I explained my thinking, but that just seemed to make her more angry.

She wanted to know if I thought that as a gay woman she had never encountered whispers and stares before. She wanted to know if I thought that a gay couple adopting inter-racially weren’t expecting a certain amount of bullshit and social static? She wanted to know if I thought I was going to swagger around eyeballing every creep and bigot we encountered for the next thirty years?

I said that’s exactly what I intended doing.

“You know,” she said, “she’s going to need a strong male in her life.”

“Right!”

“And that means someone who’ll be there for her, who’ll love her and make her feel loved, no matter what they’re feeling. It means someone who thinks more about what she needs than his own ego.”

“This isn’t about ego …”

“There’ll be times when she’ll need to fight and she’ll need us to fight for her, but those times will find us – we don’t need to go looking for them.
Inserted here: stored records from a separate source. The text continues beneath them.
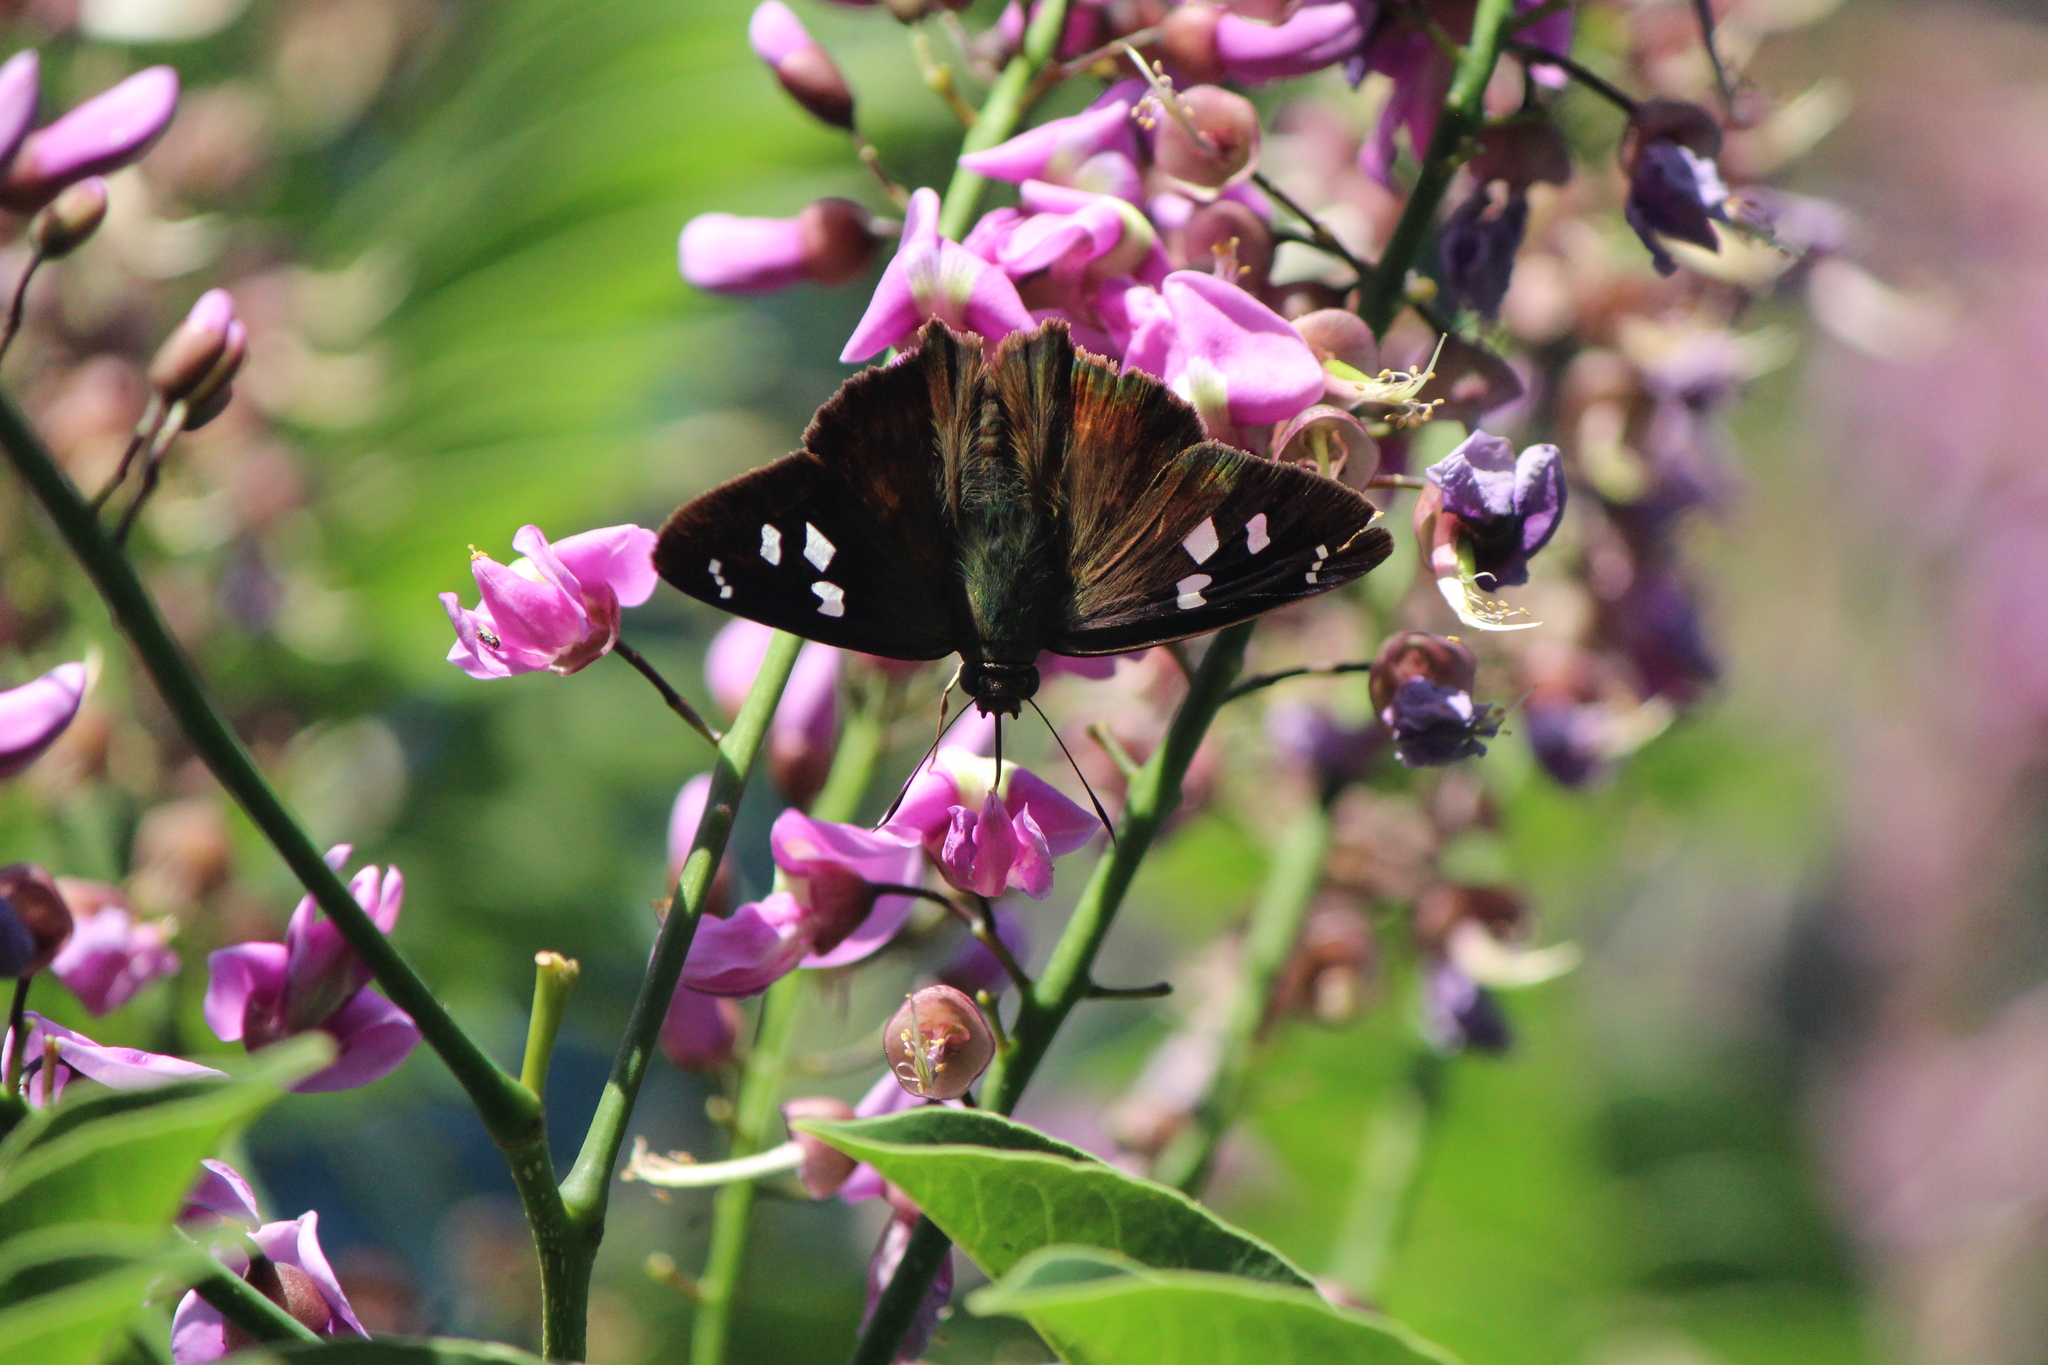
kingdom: Animalia
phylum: Arthropoda
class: Insecta
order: Lepidoptera
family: Hesperiidae
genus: Polygonus
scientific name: Polygonus leo
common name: Hammoch skipper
She needs a strong man and you are not being strong. If this what having a man in her life is going to be like, maybe that’s not what she needs.”

At first I was aggrieved. But next week at gym I stood watching Famke with a client. I watched them work on balance and inner strength and how to stretch and hold, and it dawned on me that maybe men need a different kind of strength now. There are times when it’s useful to pick up heavy things and put them down again, but there are far more times when we need to twist and hold but still keep our form, when we need to bend and rebound, when we need to know when to lift something and when to leave it lying where it is. I do need to be strong for my niece, for my family, for myself, but I’m only just realising that it might take a whole new kind of strong.